Work task — Please make an exact transcription of all the data that follows.

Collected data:
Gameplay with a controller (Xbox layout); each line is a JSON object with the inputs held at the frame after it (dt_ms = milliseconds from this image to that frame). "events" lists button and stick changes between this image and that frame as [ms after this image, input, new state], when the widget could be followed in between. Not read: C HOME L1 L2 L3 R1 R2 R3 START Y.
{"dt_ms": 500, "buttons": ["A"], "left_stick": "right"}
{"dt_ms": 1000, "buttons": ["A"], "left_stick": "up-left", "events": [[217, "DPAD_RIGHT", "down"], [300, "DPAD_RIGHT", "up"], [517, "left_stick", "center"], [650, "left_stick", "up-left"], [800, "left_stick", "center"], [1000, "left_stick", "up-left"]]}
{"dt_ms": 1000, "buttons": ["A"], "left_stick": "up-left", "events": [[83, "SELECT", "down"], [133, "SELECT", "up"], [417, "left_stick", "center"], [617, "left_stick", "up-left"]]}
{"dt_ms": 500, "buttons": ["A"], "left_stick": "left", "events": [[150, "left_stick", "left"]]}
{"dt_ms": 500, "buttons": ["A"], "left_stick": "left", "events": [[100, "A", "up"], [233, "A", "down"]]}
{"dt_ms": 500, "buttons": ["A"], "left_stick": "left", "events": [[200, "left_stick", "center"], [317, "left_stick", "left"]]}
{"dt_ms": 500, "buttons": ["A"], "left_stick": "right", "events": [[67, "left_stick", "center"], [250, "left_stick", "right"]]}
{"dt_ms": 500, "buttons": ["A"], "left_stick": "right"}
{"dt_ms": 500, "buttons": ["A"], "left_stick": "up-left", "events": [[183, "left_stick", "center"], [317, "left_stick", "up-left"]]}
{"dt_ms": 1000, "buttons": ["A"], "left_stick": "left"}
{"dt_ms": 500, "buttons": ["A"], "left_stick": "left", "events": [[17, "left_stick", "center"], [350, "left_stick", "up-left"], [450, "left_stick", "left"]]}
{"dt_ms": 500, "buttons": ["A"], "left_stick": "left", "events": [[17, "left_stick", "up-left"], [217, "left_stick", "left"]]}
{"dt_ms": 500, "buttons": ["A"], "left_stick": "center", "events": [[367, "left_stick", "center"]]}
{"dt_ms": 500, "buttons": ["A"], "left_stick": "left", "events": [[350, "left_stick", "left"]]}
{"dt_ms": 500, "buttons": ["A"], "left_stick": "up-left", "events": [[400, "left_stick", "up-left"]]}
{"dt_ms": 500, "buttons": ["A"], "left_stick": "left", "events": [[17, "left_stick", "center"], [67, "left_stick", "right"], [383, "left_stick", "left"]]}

Expected answer —
Gameplay with a controller (Xbox layout); each line is a JSON object with the inputs held at the frame after it (dt_ms = milliseconds from this image to that frame). "events" lists button and stick changes between this image and that frame as [ms after this image, input, new state], when the widget could be followed in between. Not read: C HOME L1 L2 L3 R1 R2 R3 START Y.
{"dt_ms": 500, "buttons": ["A"], "left_stick": "right"}
{"dt_ms": 1000, "buttons": ["A"], "left_stick": "up-left", "events": [[217, "DPAD_RIGHT", "down"], [300, "DPAD_RIGHT", "up"], [517, "left_stick", "center"], [650, "left_stick", "up-left"], [800, "left_stick", "center"], [1000, "left_stick", "up-left"]]}
{"dt_ms": 1000, "buttons": ["A"], "left_stick": "up-left", "events": [[83, "SELECT", "down"], [133, "SELECT", "up"], [417, "left_stick", "center"], [617, "left_stick", "up-left"]]}
{"dt_ms": 500, "buttons": ["A"], "left_stick": "left", "events": [[150, "left_stick", "left"]]}
{"dt_ms": 500, "buttons": ["A"], "left_stick": "left", "events": [[100, "A", "up"], [233, "A", "down"]]}
{"dt_ms": 500, "buttons": ["A"], "left_stick": "left", "events": [[200, "left_stick", "center"], [317, "left_stick", "left"]]}
{"dt_ms": 500, "buttons": ["A"], "left_stick": "right", "events": [[67, "left_stick", "center"], [250, "left_stick", "right"]]}
{"dt_ms": 500, "buttons": ["A"], "left_stick": "right"}
{"dt_ms": 500, "buttons": ["A"], "left_stick": "up-left", "events": [[183, "left_stick", "center"], [317, "left_stick", "up-left"]]}
{"dt_ms": 1000, "buttons": ["A"], "left_stick": "left"}
{"dt_ms": 500, "buttons": ["A"], "left_stick": "left", "events": [[17, "left_stick", "center"], [350, "left_stick", "up-left"], [450, "left_stick", "left"]]}
{"dt_ms": 500, "buttons": ["A"], "left_stick": "left", "events": [[17, "left_stick", "up-left"], [217, "left_stick", "left"]]}
{"dt_ms": 500, "buttons": ["A"], "left_stick": "center", "events": [[367, "left_stick", "center"]]}
{"dt_ms": 500, "buttons": ["A"], "left_stick": "left", "events": [[350, "left_stick", "left"]]}
{"dt_ms": 500, "buttons": ["A"], "left_stick": "up-left", "events": [[400, "left_stick", "up-left"]]}
{"dt_ms": 500, "buttons": ["A"], "left_stick": "left", "events": [[17, "left_stick", "center"], [67, "left_stick", "right"], [383, "left_stick", "left"]]}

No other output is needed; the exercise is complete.